Hi, I had smoothed dataset using boxcar smoothing over 18 pixels. I think that we should use nsub=1 because boxcar smoothing keeps the same pixel sampling as it was before smoothing. However, when I run the Voigtfit code on this smoothed spectrum putting either nsub=1 or nsub=18, the output column densities from both nsub values agree within uncertainties. It seems a bit strange that nsub values don't affect the output. Do you have thoughts on this?

jkrogager commented 3 years ago

The 'nsub' keyword is only used when specifying a tabulated LSF file. Here it describes the relative sampling of the tabulated LSF with respect to the data. If you're giving the resolution as a fixed number, then the code determines the sampling from your data and 'nsub' is ignored. Hence, the best-fit does not depend on 'nsub'. A side note: you should be careful fitting spectra that are so heavily smoothed, you can easily "wash away" a lot of physics. It's always better to keep the data as is when fitting. For visual purposes you can then re-bin or smooth, but it's generally better to analyze spectra that have been manipulated the least.

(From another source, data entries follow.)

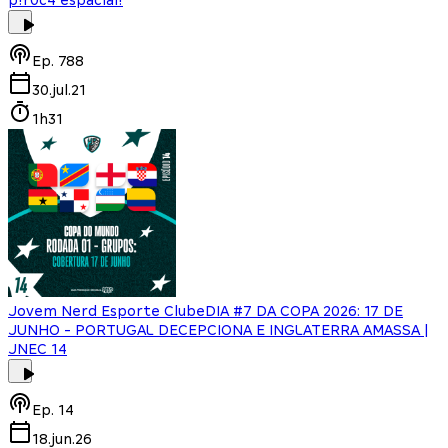
Ep.
788
30.jul.21
1h31
Jovem Nerd Esporte Clube
DIA #7 DA COPA 2026: 17 DE
JUNHO - PORTUGAL DECEPCIONA E INGLATERRA AMASSA |
JNEC 14
Ep.
14
18.jun.26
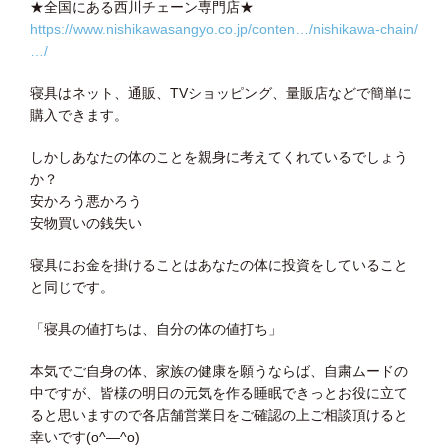
★全国にある西川チェーン専門店★
https://www.nishikawasangyo.co.jp/conten…/nishikawa-chain/
…/
寝具はネット、通販、TVショッピング、量販店などで簡単に
購入できます。
しかしあなたの体のことを親身に考えてくれているでしょう
か？
安かろう悪かろう
安物買いの銭失い
寝具にお金を掛けることはあなたの体に投資をしていること
と同じです。
「寝具の値打ちは、自分の体の値打ち」
本気でご自身の体、家族の健康を願うならば、自粛ムードの
中ですが、皆様の明日の元気を作る睡眠できっとお役に立て
ると思いますので各店舗営業日をご確認の上ご相談頂けると
幸いです(o^―^o)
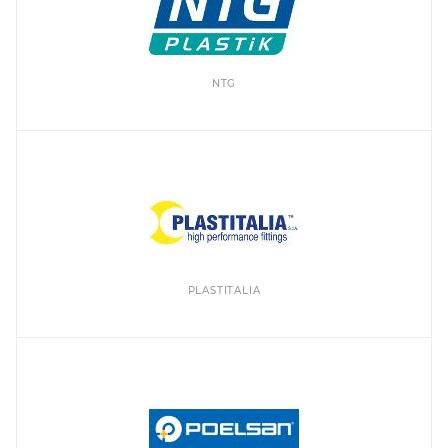
NTG
PLASTITALIA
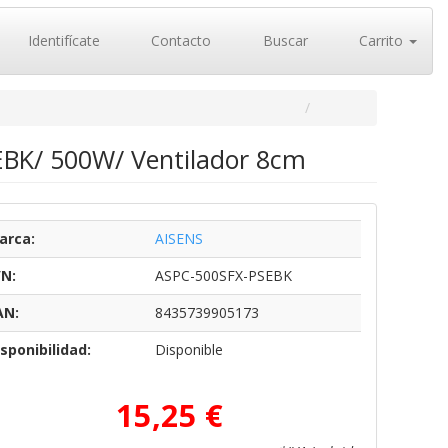
Identifícate
Contacto
Buscar
Carrito
EBK/ 500W/ Ventilador 8cm
arca:
AISENS
/N:
ASPC-500SFX-PSEBK
AN:
8435739905173
sponibilidad:
Disponible
15,25 €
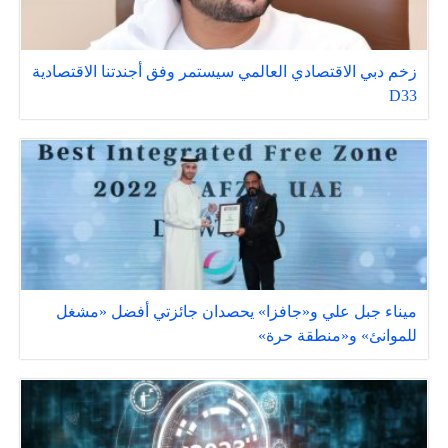
زخم دبي الاقتصادي العالمي سيستمر وفق أجندتنا الاقتصادية
D33
ميناء جبل علي و«جافزا» يحصدان جائزتي أفضل «مشغل
للموانئ» و«منطقة حرة»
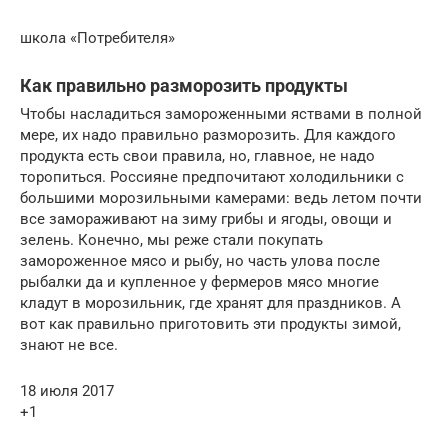
школа «Потребителя»
Как правильно разморозить продукты
Чтобы насладиться замороженными яствами в полной
мере, их надо правильно разморозить. Для каждого
продукта есть свои правила, но, главное, не надо
торопиться. Россияне предпочитают холодильники с
большими морозильными камерами: ведь летом почти
все замораживают на зиму грибы и ягоды, овощи и
зелень. Конечно, мы реже стали покупать
замороженное мясо и рыбу, но часть улова после
рыбалки да и купленное у фермеров мясо многие
кладут в морозильник, где хранят для праздников. А
вот как правильно приготовить эти продукты зимой,
знают не все.
18 июля 2017
+1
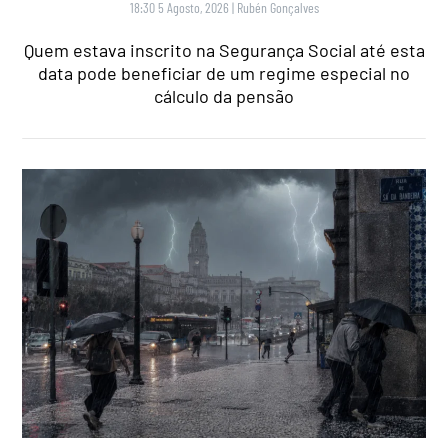
18:30 5 Agosto, 2026
|
Rubén Gonçalves
Quem estava inscrito na Segurança Social até esta
data pode beneficiar de um regime especial no
cálculo da pensão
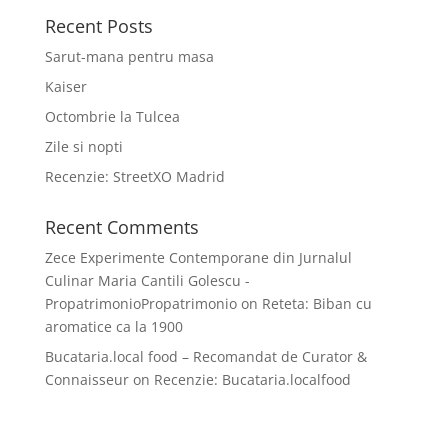
Recent Posts
Sarut-mana pentru masa
Kaiser
Octombrie la Tulcea
Zile si nopti
Recenzie: StreetXO Madrid
Recent Comments
Zece Experimente Contemporane din Jurnalul
Culinar Maria Cantili Golescu -
PropatrimonioPropatrimonio
on
Reteta: Biban cu
aromatice ca la 1900
Bucataria.local food – Recomandat de Curator &
Connaisseur
on
Recenzie: Bucataria.localfood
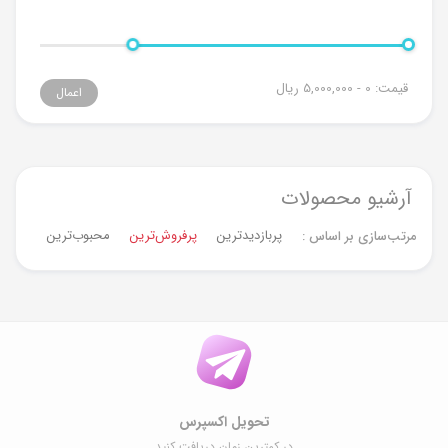
قیمت:
0 - 5,000,000
ریال
اعمال
آرشیو محصولات
پربازدیدترین
پرفروش‌ترین‌
محبوب‌ترین
جدیدت
مرتب‌سازی بر اساس :
تحویل اکسپرس
در کمترین زمان دریافت کنید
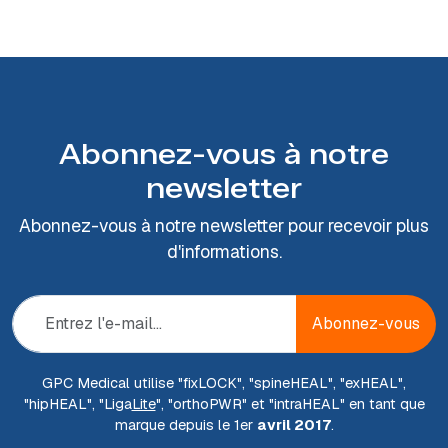
Abonnez-vous à notre
newsletter
Abonnez-vous à notre newsletter pour recevoir plus
d'informations.
Abonnez-vous
GPC Medical utilise "fix
LOCK
", "spine
HEAL
", "ex
HEAL
",
"hip
HEAL
", "Liga
Lite
", "ortho
PWR
" et "intra
HEAL
" en tant que
marque depuis le 1er
avril 2017
.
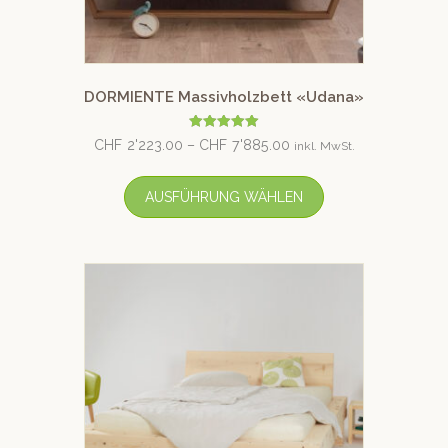
DORMIENTE Massivholzbett «Udana»
Bewertet mit
CHF
2'223.00
–
CHF
7'885.00
inkl. MwSt.
5.00
von 5
AUSFÜHRUNG WÄHLEN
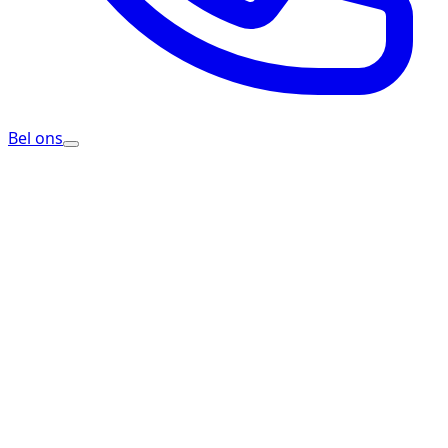
Bel ons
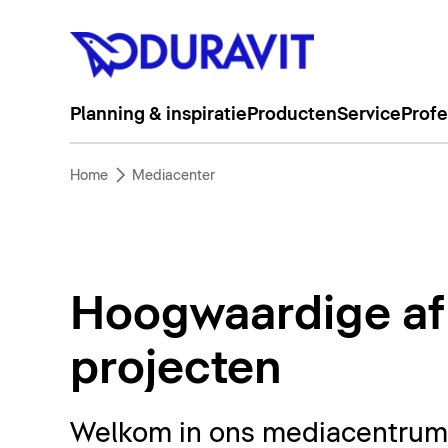
Planning & inspiratie
Producten
Service
Profe
Home
Mediacenter
Hoogwaardige af
projecten
Welkom in ons mediacentrum. 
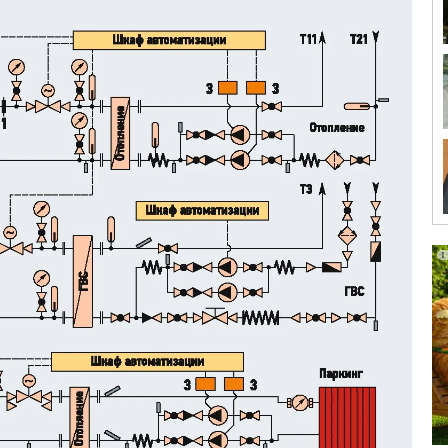
лостных бактерий, способен короткое время выдерживать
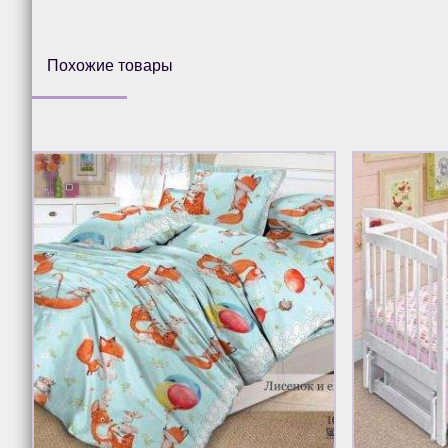
Похожие товары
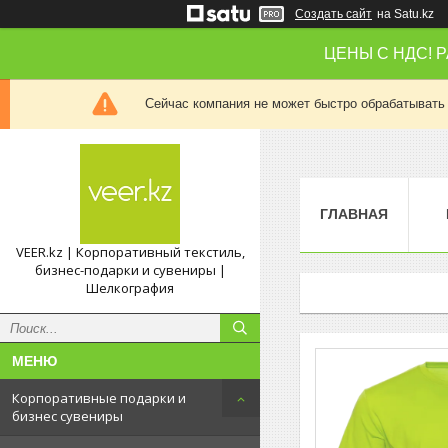
Создать сайт
на Satu.kz
ЦЕНЫ С НДС! 
Сейчас компания не может быстро обрабатывать 
ГЛАВНАЯ
VEER.kz | Корпоративный текстиль,
бизнес-подарки и сувениры |
Шелкография
Корпоративные подарки и
бизнес сувениры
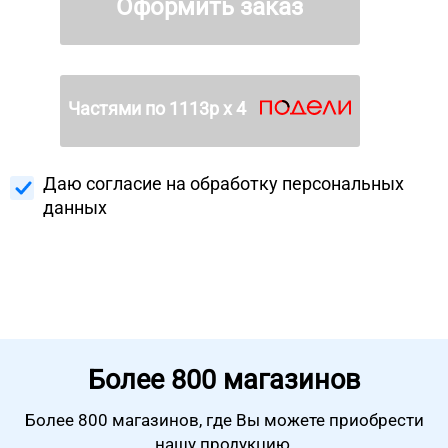
Оформить заказ
Частями по
1113
р х 4
Даю согласие на
обработку персональных
данных
Более
800 магазинов
Более 800 магазинов, где Вы можете
приобрести
нашу продукцию.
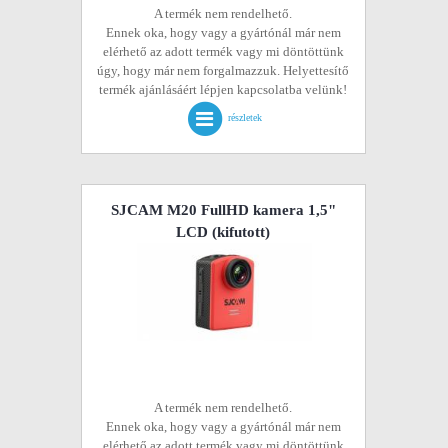
A termék nem rendelhető.
Ennek oka, hogy vagy a gyártónál már nem
elérhető az adott termék vagy mi döntöttünk
úgy, hogy már nem forgalmazzuk. Helyettesítő
termék ajánlásáért lépjen kapcsolatba velünk!
részletek
SJCAM M20 FullHD kamera 1,5"
LCD
(kifutott)
A termék nem rendelhető.
Ennek oka, hogy vagy a gyártónál már nem
elérhető az adott termék vagy mi döntöttünk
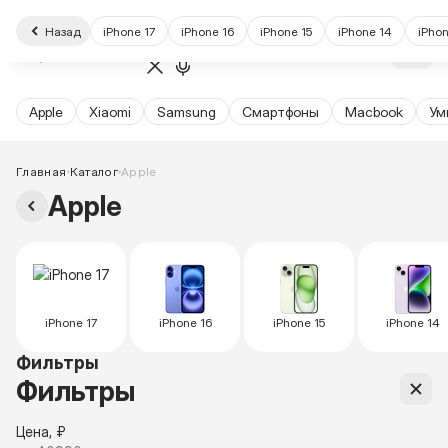
Назад
iPhone 17
iPhone 16
iPhone 15
iPhone 14
iPhon
Apple
Xiaomi
Samsung
Cмартфоны
Macbook
Ум
Главная
Каталог
Apple
Apple
iPhone 17
iPhone 16
iPhone 15
iPhone 14
Фильтры
Фильтры
Цена, ₽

nimishak-cosmos commented 3 years ago

I am using a tabulated LSF.

jkrogager commented 3 years ago

Are you fitting a damped or very broad absorption line?

nimishak-cosmos commented 3 years ago

It's a damped Ly-alpha absorber.

jkrogager commented 3 years ago

In this case, the column density is determined by the damping wings of the profile, which are much wider than the resolution element. Hence, for damped lines, the column density is usually not sensitive to the resolution, unless you have very high signal to noise and trust the edges of the core where you might see small differences due to b-parameter and resolution. But this will have a very minor effect of log(N).